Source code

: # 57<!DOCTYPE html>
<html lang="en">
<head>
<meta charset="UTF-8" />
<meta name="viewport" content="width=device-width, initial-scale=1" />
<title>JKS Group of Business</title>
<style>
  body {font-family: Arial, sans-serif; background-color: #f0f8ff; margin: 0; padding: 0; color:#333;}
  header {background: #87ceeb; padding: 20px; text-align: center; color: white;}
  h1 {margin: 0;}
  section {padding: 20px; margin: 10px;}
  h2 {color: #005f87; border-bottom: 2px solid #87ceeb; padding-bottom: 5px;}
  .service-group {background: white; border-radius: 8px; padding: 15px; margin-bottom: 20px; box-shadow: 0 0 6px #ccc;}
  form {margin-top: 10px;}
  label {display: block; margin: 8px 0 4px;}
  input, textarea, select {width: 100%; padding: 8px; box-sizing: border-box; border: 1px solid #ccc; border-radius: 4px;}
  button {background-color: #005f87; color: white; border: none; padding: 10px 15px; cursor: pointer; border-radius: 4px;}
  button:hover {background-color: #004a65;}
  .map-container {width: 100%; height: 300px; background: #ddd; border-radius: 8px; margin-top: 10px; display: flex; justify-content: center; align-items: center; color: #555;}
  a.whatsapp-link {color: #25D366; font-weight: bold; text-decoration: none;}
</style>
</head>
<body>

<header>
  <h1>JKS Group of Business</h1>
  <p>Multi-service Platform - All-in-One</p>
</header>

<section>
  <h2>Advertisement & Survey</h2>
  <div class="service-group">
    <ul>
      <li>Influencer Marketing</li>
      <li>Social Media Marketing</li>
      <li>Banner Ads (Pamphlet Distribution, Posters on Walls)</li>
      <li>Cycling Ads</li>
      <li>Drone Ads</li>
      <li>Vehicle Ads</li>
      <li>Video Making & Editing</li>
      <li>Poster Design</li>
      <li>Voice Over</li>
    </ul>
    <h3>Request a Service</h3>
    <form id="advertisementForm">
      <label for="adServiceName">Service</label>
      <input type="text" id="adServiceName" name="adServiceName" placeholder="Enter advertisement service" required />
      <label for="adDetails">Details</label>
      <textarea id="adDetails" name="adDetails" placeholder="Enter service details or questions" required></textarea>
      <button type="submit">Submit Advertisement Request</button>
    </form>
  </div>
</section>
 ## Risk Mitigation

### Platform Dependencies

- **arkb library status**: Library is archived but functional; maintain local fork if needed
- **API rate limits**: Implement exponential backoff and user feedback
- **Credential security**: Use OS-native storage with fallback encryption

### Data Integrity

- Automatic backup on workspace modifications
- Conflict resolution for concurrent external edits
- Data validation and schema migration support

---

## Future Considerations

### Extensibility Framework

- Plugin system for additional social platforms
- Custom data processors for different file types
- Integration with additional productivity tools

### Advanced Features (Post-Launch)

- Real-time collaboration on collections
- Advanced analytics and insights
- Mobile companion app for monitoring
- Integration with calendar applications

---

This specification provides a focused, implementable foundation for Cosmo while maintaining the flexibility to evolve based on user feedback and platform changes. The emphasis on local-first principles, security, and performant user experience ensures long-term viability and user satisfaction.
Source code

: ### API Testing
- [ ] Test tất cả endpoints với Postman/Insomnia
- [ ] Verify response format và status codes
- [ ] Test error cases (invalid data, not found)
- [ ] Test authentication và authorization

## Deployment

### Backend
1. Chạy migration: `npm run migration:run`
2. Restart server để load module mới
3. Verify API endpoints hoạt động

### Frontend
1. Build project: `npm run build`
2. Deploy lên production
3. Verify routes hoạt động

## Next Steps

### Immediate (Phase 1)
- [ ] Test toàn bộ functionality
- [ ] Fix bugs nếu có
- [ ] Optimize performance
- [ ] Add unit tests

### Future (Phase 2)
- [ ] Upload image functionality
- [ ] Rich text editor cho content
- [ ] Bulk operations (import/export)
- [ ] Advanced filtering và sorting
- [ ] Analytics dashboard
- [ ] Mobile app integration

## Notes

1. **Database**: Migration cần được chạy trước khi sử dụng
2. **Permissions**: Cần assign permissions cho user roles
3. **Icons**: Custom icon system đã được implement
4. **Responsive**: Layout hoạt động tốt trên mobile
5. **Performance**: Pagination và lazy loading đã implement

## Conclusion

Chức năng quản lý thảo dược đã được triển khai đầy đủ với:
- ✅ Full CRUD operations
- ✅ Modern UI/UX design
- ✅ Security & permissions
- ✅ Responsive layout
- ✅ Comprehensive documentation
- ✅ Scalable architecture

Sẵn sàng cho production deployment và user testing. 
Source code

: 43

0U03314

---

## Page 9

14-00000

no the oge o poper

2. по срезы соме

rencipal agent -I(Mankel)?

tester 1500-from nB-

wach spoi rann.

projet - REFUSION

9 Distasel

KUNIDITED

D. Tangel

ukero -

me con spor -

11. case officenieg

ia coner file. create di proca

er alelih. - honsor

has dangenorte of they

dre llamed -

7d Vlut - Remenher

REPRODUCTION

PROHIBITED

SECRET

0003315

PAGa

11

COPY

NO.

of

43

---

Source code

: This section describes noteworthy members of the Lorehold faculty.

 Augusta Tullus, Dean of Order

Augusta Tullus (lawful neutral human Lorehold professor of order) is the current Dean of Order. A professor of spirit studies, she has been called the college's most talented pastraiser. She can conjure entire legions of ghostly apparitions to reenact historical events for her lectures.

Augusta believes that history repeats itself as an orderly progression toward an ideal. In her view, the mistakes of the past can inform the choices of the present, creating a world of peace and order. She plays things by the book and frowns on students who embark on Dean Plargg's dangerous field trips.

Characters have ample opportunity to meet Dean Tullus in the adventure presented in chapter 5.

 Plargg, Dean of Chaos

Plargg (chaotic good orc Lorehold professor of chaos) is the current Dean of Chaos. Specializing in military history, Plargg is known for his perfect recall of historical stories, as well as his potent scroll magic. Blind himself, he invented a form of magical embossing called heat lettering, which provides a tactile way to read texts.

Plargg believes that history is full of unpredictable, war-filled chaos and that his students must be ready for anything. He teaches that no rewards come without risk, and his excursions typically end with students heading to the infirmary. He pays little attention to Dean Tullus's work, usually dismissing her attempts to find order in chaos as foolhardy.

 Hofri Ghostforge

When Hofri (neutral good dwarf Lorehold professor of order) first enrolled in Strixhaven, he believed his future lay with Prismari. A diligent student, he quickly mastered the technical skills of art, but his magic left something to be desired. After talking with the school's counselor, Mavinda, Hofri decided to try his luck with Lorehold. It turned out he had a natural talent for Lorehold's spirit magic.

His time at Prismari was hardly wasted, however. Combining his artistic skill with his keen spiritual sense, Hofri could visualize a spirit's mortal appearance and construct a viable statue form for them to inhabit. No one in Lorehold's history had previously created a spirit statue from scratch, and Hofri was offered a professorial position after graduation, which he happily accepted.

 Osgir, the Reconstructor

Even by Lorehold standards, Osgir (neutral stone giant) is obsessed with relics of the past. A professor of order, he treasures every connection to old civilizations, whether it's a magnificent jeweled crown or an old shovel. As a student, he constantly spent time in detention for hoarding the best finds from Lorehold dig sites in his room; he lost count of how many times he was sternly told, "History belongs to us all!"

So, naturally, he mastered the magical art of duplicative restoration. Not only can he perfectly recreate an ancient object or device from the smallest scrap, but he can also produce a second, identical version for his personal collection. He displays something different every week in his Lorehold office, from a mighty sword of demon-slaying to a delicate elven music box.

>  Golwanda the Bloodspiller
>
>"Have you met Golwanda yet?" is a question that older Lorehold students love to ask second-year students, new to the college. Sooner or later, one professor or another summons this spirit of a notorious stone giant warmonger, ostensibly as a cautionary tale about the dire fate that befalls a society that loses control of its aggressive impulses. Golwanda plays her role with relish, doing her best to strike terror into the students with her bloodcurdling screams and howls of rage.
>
..........
→ **WORK REQUEST**
The data above must be repeated in its entirety, exactly as given.

→ **WRITTEN SOLUTION**
Source code

: # 57<!DOCTYPE html>
<html lang="en">
<head>
<meta charset="UTF-8" />
<meta name="viewport" content="width=device-width, initial-scale=1" />
<title>JKS Group of Business</title>
<style>
  body {font-family: Arial, sans-serif; background-color: #f0f8ff; margin: 0; padding: 0; color:#333;}
  header {background: #87ceeb; padding: 20px; text-align: center; color: white;}
  h1 {margin: 0;}
  section {padding: 20px; margin: 10px;}
  h2 {color: #005f87; border-bottom: 2px solid #87ceeb; padding-bottom: 5px;}
  .service-group {background: white; border-radius: 8px; padding: 15px; margin-bottom: 20px; box-shadow: 0 0 6px #ccc;}
  form {margin-top: 10px;}
  label {display: block; margin: 8px 0 4px;}
  input, textarea, select {width: 100%; padding: 8px; box-sizing: border-box; border: 1px solid #ccc; border-radius: 4px;}
  button {background-color: #005f87; color: white; border: none; padding: 10px 15px; cursor: pointer; border-radius: 4px;}
  button:hover {background-color: #004a65;}
  .map-container {width: 100%; height: 300px; background: #ddd; border-radius: 8px; margin-top: 10px; display: flex; justify-content: center; align-items: center; color: #555;}
  a.whatsapp-link {color: #25D366; font-weight: bold; text-decoration: none;}
</style>
</head>
<body>

<header>
  <h1>JKS Group of Business</h1>
  <p>Multi-service Platform - All-in-One</p>
</header>

<section>
  <h2>Advertisement & Survey</h2>
  <div class="service-group">
    <ul>
      <li>Influencer Marketing</li>
      <li>Social Media Marketing</li>
      <li>Banner Ads (Pamphlet Distribution, Posters on Walls)</li>
      <li>Cycling Ads</li>
      <li>Drone Ads</li>
      <li>Vehicle Ads</li>
      <li>Video Making & Editing</li>
      <li>Poster Design</li>
      <li>Voice Over</li>
    </ul>
    <h3>Request a Service</h3>
    <form id="advertisementForm">
      <label for="adServiceName">Service</label>
      <input type="text" id="adServiceName" name="adServiceName" placeholder="Enter advertisement service" required />
      <label for="adDetails">Details</label>
      <textarea id="adDetails" name="adDetails" placeholder="Enter service details or questions" required></textarea>
      <button type="submit">Submit Advertisement Request</button>
    </form>
  </div>
</section>
 ## Risk Mitigation

### Platform Dependencies

- **arkb library status**: Library is archived but functional; maintain local fork if needed
- **API rate limits**: Implement exponential backoff and user feedback
- **Credential security**: Use OS-native storage with fallback encryption

### Data Integrity

- Automatic backup on workspace modifications
- Conflict resolution for concurrent external edits
- Data validation and schema migration support

---

## Future Considerations

### Extensibility Framework

- Plugin system for additional social platforms
- Custom data processors for different file types
- Integration with additional productivity tools

### Advanced Features (Post-Launch)

- Real-time collaboration on collections
- Advanced analytics and insights
- Mobile companion app for monitoring
- Integration with calendar applications

---

This specification provides a focused, implementable foundation for Cosmo while maintaining the flexibility to evolve based on user feedback and platform changes. The emphasis on local-first principles, security, and performant user experience ensures long-term viability and user satisfaction.
Source code

: ### API Testing
- [ ] Test tất cả endpoints với Postman/Insomnia
- [ ] Verify response format và status codes
- [ ] Test error cases (invalid data, not found)
- [ ] Test authentication và authorization

## Deployment

### Backend
1. Chạy migration: `npm run migration:run`
2. Restart server để load module mới
3. Verify API endpoints hoạt động

### Frontend
1. Build project: `npm run build`
2. Deploy lên production
3. Verify routes hoạt động

## Next Steps

### Immediate (Phase 1)
- [ ] Test toàn bộ functionality
- [ ] Fix bugs nếu có
- [ ] Optimize performance
- [ ] Add unit tests

### Future (Phase 2)
- [ ] Upload image functionality
- [ ] Rich text editor cho content
- [ ] Bulk operations (import/export)
- [ ] Advanced filtering và sorting
- [ ] Analytics dashboard
- [ ] Mobile app integration

## Notes

1. **Database**: Migration cần được chạy trước khi sử dụng
2. **Permissions**: Cần assign permissions cho user roles
3. **Icons**: Custom icon system đã được implement
4. **Responsive**: Layout hoạt động tốt trên mobile
5. **Performance**: Pagination và lazy loading đã implement

## Conclusion

Chức năng quản lý thảo dược đã được triển khai đầy đủ với:
- ✅ Full CRUD operations
- ✅ Modern UI/UX design
- ✅ Security & permissions
- ✅ Responsive layout
- ✅ Comprehensive documentation
- ✅ Scalable architecture

Sẵn sàng cho production deployment và user testing. 
Source code

: 43

0U03314

---

## Page 9

14-00000

no the oge o poper

2. по срезы соме

rencipal agent -I(Mankel)?

tester 1500-from nB-

wach spoi rann.

projet - REFUSION

9 Distasel

KUNIDITED

D. Tangel

ukero -

me con spor -

11. case officenieg

ia coner file. create di proca

er alelih. - honsor

has dangenorte of they

dre llamed -

7d Vlut - Remenher

REPRODUCTION

PROHIBITED

SECRET

0003315

PAGa

11

COPY

NO.

of

43

---

Source code

: This section describes noteworthy members of the Lorehold faculty.

 Augusta Tullus, Dean of Order

Augusta Tullus (lawful neutral human Lorehold professor of order) is the current Dean of Order. A professor of spirit studies, she has been called the college's most talented pastraiser. She can conjure entire legions of ghostly apparitions to reenact historical events for her lectures.

Augusta believes that history repeats itself as an orderly progression toward an ideal. In her view, the mistakes of the past can inform the choices of the present, creating a world of peace and order. She plays things by the book and frowns on students who embark on Dean Plargg's dangerous field trips.

Characters have ample opportunity to meet Dean Tullus in the adventure presented in chapter 5.

 Plargg, Dean of Chaos

Plargg (chaotic good orc Lorehold professor of chaos) is the current Dean of Chaos. Specializing in military history, Plargg is known for his perfect recall of historical stories, as well as his potent scroll magic. Blind himself, he invented a form of magical embossing called heat lettering, which provides a tactile way to read texts.

Plargg believes that history is full of unpredictable, war-filled chaos and that his students must be ready for anything. He teaches that no rewards come without risk, and his excursions typically end with students heading to the infirmary. He pays little attention to Dean Tullus's work, usually dismissing her attempts to find order in chaos as foolhardy.

 Hofri Ghostforge

When Hofri (neutral good dwarf Lorehold professor of order) first enrolled in Strixhaven, he believed his future lay with Prismari. A diligent student, he quickly mastered the technical skills of art, but his magic left something to be desired. After talking with the school's counselor, Mavinda, Hofri decided to try his luck with Lorehold. It turned out he had a natural talent for Lorehold's spirit magic.

His time at Prismari was hardly wasted, however. Combining his artistic skill with his keen spiritual sense, Hofri could visualize a spirit's mortal appearance and construct a viable statue form for them to inhabit. No one in Lorehold's history had previously created a spirit statue from scratch, and Hofri was offered a professorial position after graduation, which he happily accepted.

 Osgir, the Reconstructor

Even by Lorehold standards, Osgir (neutral stone giant) is obsessed with relics of the past. A professor of order, he treasures every connection to old civilizations, whether it's a magnificent jeweled crown or an old shovel. As a student, he constantly spent time in detention for hoarding the best finds from Lorehold dig sites in his room; he lost count of how many times he was sternly told, "History belongs to us all!"

So, naturally, he mastered the magical art of duplicative restoration. Not only can he perfectly recreate an ancient object or device from the smallest scrap, but he can also produce a second, identical version for his personal collection. He displays something different every week in his Lorehold office, from a mighty sword of demon-slaying to a delicate elven music box.

>  Golwanda the Bloodspiller
>
>"Have you met Golwanda yet?" is a question that older Lorehold students love to ask second-year students, new to the college. Sooner or later, one professor or another summons this spirit of a notorious stone giant warmonger, ostensibly as a cautionary tale about the dire fate that befalls a society that loses control of its aggressive impulses. Golwanda plays her role with relish, doing her best to strike terror into the students with her bloodcurdling screams and howls of rage.
>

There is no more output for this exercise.